Task
Among the entries that follow, find every line with the word "written" and copy it.

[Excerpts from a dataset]
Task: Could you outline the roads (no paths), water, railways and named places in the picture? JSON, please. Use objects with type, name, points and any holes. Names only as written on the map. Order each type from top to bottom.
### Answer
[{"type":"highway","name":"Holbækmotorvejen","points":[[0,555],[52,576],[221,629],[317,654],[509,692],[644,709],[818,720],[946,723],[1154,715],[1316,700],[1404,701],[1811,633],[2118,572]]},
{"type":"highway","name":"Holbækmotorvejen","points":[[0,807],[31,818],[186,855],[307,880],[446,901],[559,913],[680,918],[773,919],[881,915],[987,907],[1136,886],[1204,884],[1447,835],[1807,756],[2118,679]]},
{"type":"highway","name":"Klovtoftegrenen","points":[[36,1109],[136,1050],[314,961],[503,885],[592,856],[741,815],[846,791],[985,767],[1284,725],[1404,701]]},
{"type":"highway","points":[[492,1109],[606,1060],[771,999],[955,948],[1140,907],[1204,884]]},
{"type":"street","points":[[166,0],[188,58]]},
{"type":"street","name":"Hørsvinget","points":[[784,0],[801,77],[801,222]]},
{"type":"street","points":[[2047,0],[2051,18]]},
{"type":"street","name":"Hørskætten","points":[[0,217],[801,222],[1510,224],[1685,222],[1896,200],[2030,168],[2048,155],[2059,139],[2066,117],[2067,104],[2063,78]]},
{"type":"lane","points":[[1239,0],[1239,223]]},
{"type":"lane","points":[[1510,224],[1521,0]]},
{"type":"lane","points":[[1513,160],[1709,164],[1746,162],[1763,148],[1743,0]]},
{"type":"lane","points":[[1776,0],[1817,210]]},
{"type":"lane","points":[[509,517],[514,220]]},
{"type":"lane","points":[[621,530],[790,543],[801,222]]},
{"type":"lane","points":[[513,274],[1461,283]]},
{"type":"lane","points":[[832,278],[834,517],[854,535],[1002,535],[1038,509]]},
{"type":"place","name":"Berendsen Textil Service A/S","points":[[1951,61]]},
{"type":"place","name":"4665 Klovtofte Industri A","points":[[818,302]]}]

...

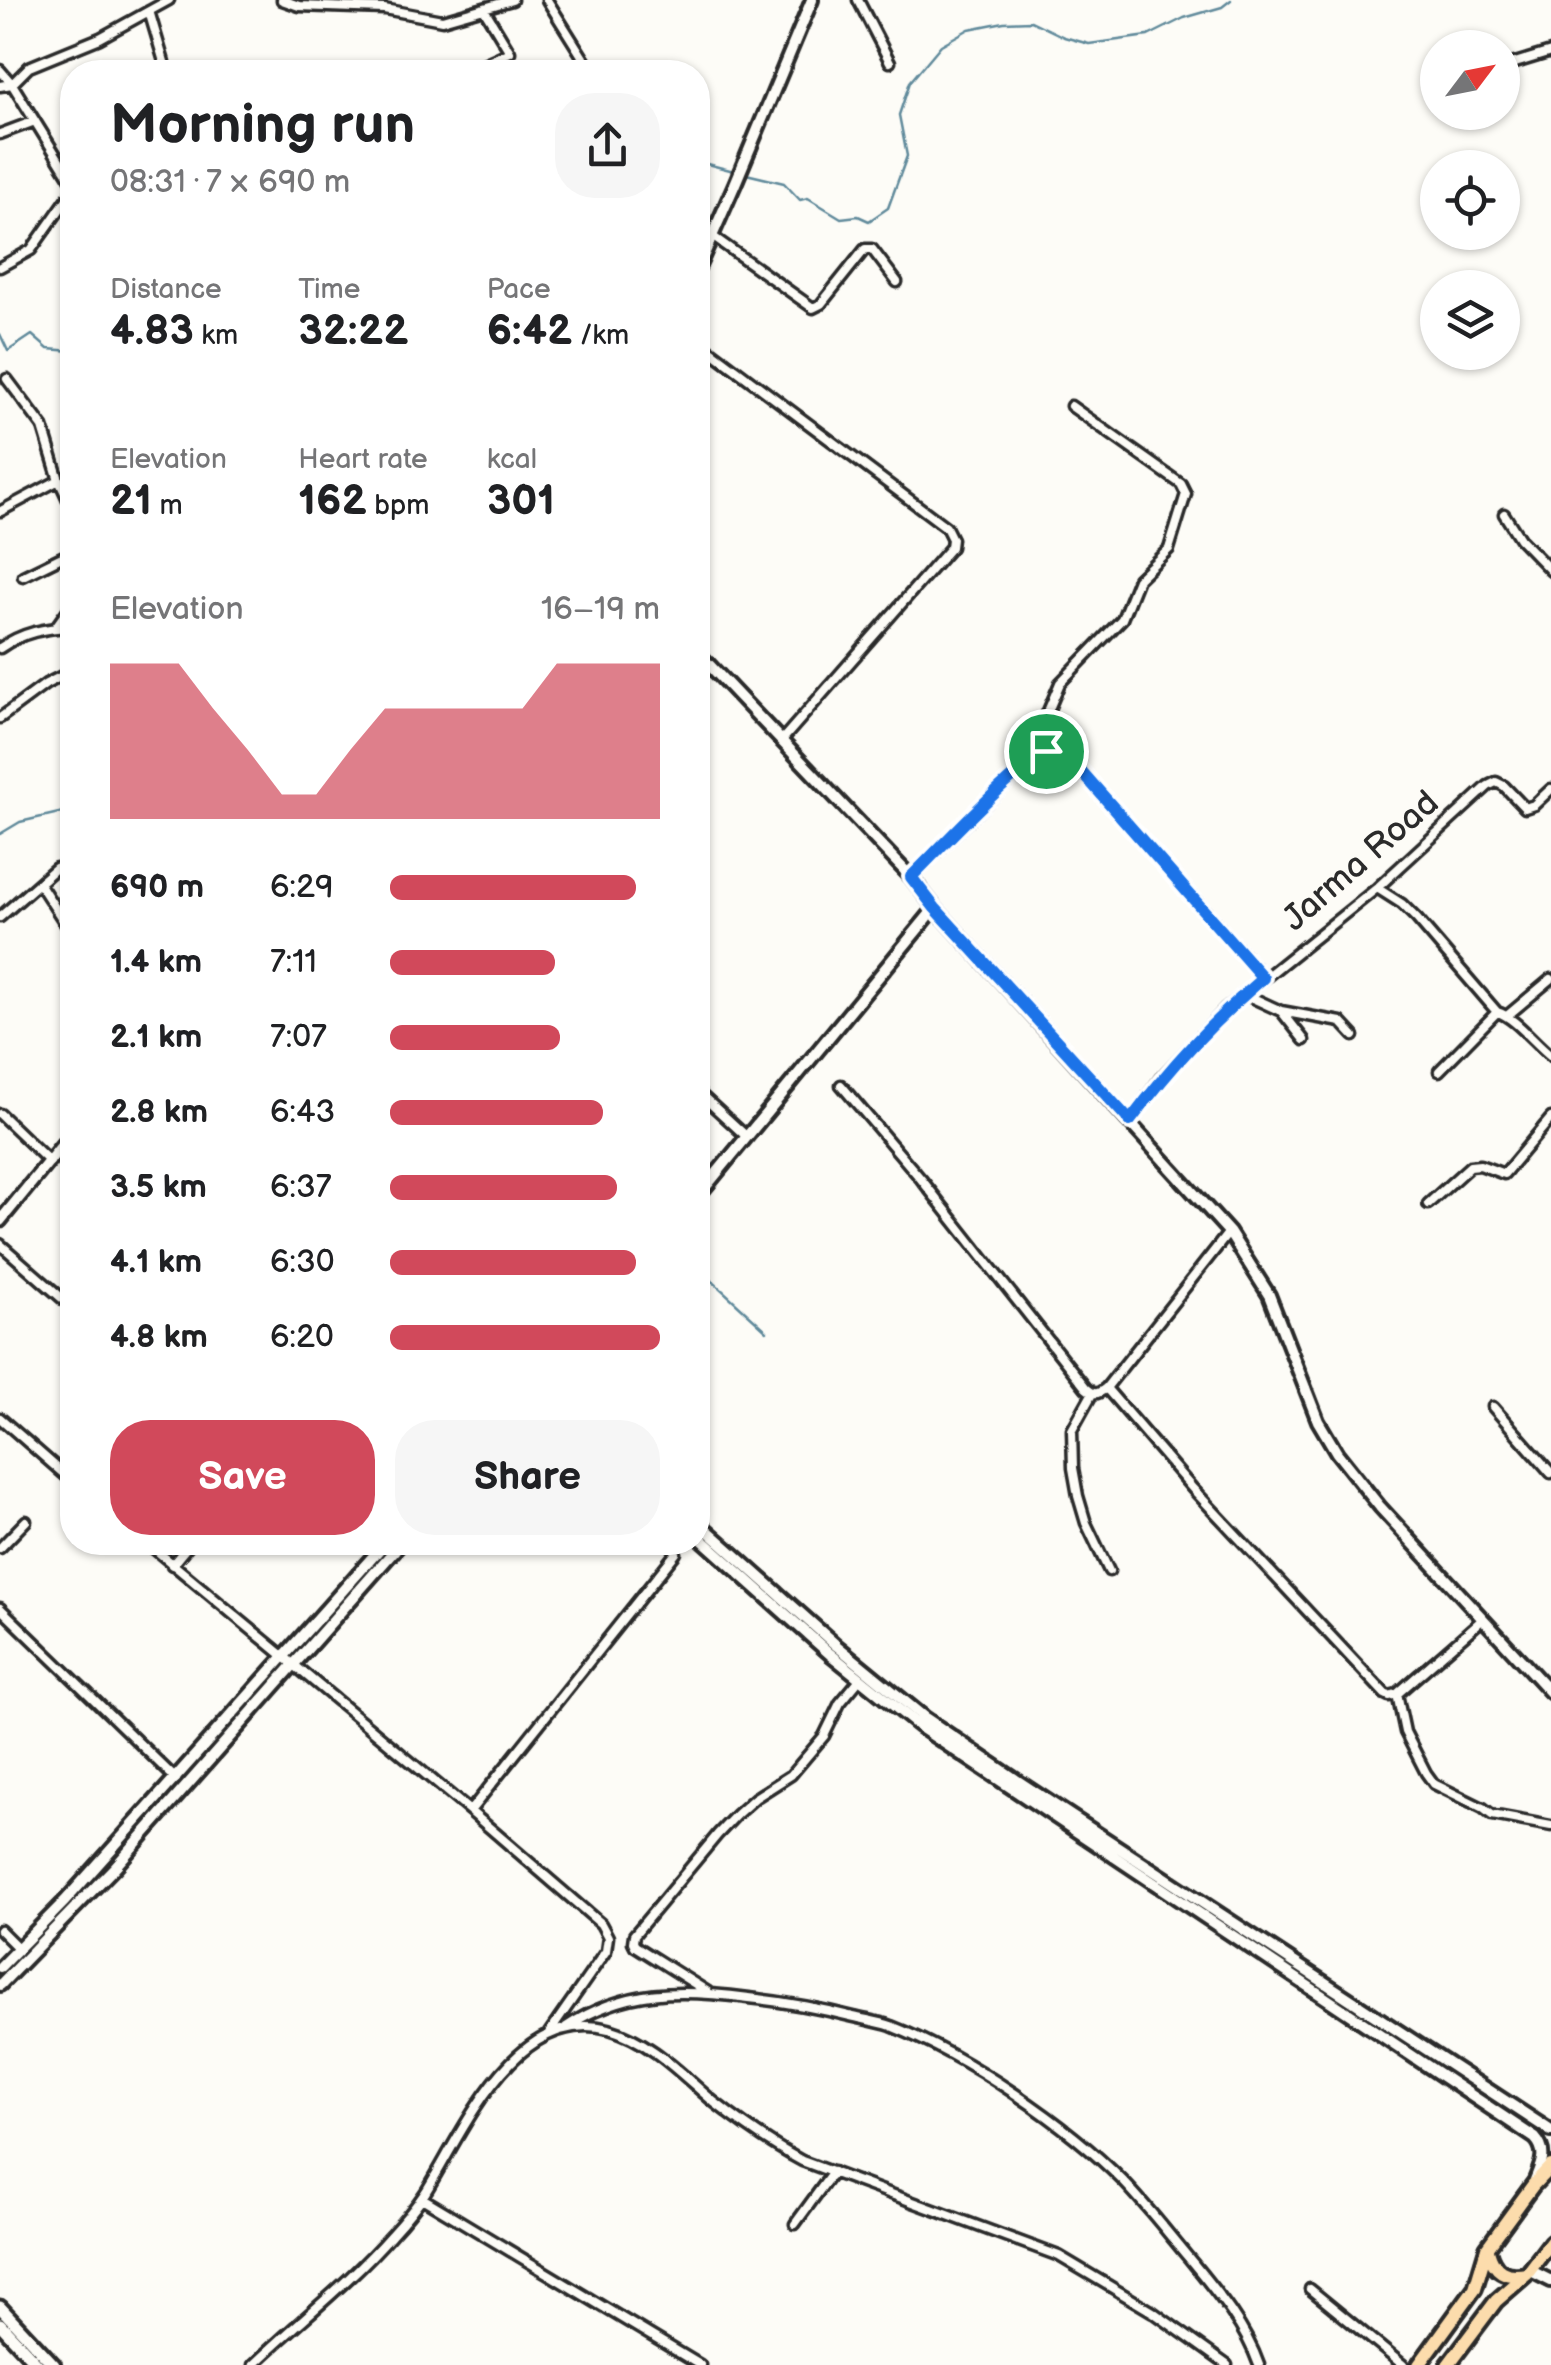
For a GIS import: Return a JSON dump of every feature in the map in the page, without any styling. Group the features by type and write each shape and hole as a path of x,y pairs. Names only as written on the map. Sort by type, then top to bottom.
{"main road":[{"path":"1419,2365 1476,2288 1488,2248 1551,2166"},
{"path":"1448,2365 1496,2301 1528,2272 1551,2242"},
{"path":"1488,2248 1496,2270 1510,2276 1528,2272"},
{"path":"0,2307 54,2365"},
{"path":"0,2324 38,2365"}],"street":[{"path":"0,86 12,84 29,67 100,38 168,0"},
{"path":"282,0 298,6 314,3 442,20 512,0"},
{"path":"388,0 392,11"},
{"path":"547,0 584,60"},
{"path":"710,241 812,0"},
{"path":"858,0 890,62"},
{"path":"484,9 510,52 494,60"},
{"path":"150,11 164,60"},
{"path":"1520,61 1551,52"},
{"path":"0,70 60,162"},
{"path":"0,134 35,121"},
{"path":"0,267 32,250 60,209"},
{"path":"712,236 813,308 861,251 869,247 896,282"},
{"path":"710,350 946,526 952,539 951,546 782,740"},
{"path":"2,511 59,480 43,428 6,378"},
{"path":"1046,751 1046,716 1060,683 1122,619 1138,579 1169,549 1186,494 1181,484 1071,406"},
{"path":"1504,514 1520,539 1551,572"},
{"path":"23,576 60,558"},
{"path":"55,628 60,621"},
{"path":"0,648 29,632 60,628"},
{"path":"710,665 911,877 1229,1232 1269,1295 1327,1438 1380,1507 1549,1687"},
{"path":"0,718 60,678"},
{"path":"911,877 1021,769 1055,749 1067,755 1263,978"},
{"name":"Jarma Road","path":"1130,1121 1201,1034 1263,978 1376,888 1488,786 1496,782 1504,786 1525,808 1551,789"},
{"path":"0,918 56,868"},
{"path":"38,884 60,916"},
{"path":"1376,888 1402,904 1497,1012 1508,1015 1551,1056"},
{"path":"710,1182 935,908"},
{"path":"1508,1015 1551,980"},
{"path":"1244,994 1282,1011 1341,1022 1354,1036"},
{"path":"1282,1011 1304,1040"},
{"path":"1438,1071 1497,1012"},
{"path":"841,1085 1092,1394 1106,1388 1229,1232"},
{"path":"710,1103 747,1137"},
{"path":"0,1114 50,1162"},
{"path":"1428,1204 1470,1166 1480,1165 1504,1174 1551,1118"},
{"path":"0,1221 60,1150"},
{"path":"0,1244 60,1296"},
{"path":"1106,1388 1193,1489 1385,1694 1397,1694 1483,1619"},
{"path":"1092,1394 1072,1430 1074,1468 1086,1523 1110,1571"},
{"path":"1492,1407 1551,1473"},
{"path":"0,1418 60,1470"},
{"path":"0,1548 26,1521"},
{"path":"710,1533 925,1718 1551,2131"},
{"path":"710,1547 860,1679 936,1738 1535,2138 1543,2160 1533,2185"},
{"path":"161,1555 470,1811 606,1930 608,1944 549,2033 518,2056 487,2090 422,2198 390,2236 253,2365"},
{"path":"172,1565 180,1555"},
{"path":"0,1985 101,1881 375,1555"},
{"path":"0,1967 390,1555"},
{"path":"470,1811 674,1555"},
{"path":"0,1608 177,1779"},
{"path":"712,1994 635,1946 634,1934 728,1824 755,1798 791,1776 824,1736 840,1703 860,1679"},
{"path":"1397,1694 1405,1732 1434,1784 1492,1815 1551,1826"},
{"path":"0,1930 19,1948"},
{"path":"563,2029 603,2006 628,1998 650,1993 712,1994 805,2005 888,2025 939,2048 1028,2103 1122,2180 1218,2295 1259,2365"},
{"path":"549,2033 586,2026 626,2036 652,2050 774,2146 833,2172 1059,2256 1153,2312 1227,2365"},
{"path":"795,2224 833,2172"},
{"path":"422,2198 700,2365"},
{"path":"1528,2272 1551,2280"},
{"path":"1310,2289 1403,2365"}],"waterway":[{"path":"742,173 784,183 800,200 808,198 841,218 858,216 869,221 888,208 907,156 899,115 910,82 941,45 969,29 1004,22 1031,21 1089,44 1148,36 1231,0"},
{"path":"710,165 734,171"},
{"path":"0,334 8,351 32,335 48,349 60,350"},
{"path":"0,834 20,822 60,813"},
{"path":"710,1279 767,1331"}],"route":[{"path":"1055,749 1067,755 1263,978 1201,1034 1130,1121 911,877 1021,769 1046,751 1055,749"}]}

Output
Task: Could you outline the roads (no paths), water, railways and named places in the picture? JSON, please. Use objects with type, name, points and any holes. Names only as written on the map. Order each type from top to bottom.
For a GIS import: Return a JSON dump of every feature in the map in the page, without any styling. Group the features by type and write each shape and hole as a path of x,y pairs. Names only as written on the map. Sort by type, then top to bottom.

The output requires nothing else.